The FLEDGE proposal calls for k-anonymity thresholds on network
updates to interest groups. A browser should not request interest group
updates unless there are at least
Interest groups are one use case for k-anonymity thresholds. FLEDGE also
calls for thresholds on the renderUrl
that won an auction, and there
are other Privacy Sandbox APIs, such as Shared Storage, that may impose
k-anonymity thresholds. Other browser features, like start_url
parameters
for progressive web apps,
might benefit from k-anonymity thresholds as well.
Given the variety of use cases, we intend to implement a k-anonymity server
that's quite general. Let's define an object as the browser-stored state
(e.g. an interest group) that we wish to have a k-anonymity threshold for.
We'll design the server to operate on integers s = Hash(object)
; that
is, every object will be hashed consistently across browsers. On the
server each hash will map to a single set, where that set contains all the
browsers that have told the server they have the object as local browser-state.
To support different use cases, with possibly different server-side behavior,
we'll define a type for each set.
The diagram below shows the write path, which we call Join
, from a
browser to the server. The browser has an identifier or token, b
, that is
used by the server for counting purposes. The browser hashes the object,
computing a set hash s
. It sends these parameters, along with the type
of the set (e.g. "interest group"), t
, to the server: Join(b, t, s)

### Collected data
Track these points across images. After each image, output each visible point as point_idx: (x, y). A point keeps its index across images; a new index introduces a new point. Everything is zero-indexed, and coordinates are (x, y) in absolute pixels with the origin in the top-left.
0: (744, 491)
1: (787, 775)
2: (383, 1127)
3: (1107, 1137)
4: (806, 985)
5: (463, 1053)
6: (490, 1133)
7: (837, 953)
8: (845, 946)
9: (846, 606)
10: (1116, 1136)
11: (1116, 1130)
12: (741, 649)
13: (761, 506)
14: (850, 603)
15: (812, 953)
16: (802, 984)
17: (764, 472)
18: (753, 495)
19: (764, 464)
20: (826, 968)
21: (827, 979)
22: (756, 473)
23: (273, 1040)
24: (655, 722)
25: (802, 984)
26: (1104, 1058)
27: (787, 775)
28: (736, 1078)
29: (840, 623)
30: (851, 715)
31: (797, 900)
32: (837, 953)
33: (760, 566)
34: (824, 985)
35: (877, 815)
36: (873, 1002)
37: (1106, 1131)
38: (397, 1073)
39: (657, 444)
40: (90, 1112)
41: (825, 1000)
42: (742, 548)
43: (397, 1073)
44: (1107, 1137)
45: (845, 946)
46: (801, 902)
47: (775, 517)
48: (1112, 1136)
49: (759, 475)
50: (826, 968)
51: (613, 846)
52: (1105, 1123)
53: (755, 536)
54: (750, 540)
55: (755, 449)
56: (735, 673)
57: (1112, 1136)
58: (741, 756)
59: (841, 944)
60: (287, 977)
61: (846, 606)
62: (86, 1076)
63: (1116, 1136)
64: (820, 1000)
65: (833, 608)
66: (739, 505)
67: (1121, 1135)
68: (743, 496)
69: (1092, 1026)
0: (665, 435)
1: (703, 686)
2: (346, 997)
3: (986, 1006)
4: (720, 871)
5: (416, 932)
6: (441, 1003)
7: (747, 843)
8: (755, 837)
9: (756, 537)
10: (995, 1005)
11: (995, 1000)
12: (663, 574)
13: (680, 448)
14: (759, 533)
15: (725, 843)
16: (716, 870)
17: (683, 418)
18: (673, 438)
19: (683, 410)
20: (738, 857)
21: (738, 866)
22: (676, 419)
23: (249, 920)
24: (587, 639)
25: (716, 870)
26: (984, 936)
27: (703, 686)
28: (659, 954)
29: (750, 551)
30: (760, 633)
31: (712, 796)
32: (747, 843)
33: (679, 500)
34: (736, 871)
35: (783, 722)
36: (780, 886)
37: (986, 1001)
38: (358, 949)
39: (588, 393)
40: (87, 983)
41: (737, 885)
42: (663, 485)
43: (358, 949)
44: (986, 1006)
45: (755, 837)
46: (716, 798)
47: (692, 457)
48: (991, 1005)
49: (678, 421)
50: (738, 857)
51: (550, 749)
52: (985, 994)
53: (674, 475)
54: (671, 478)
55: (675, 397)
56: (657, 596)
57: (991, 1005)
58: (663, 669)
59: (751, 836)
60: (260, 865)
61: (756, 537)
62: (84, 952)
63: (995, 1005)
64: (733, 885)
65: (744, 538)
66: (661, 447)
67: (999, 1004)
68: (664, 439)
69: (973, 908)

### AIM 1
Answer these questions about the k-anonymity server text:
(a) Besides FLEDGE, which Privacy Sandbox API is named as one that may impose k-anonymity thresholds?
(b) What name is given to the write path from a browser to the server?
(c) On the server, what does each hash map to?
### AIM 2
Carry on with the k-anonymity server text, starting right after its final line.

### EXERCISE RESPONSE 1
(a) Shared Storage.
(b) Join.
(c) A single set containing all the browsers that have told the server they have the object as local browser-state.

### EXERCISE RESPONSE 2
.
The server will store this membership and apply a type-defined TTL that's
configured on the server. When the TTL expires, the server will stop
considering the browser b
as part of (t,s)
unless the browser sends
another Join
request that resets the TTL for its membership.
The server also needs a read endpoint to expose back to the browser whether
a particular set is above the k-anonymity threshold. We call this endpoint
Query
, and it takes a type t
and the set s
to check: Query(t, s)
.
It returns a boolean that is true if the set has met the k-anonymity threshold.
The list of sets above the threshold, each represented as (t, s)
and used to
serve Query
requests, is updated periodically with recent Join
requests.
A given typed set
The browser will periodically call Query
for its local objects and update
one bit per-object, is_kanon
, with the result. This bit can be used by the
browser to enforce thresholds. For example, the browser could only request
network updates for interest groups where is_kanon == true
or only render
an ad if the stored renderUrl
has the bit set.
This simple design implements the business functionality of the server, but there are many other things we want to do to ensure the server protects the privacy of Chrome users.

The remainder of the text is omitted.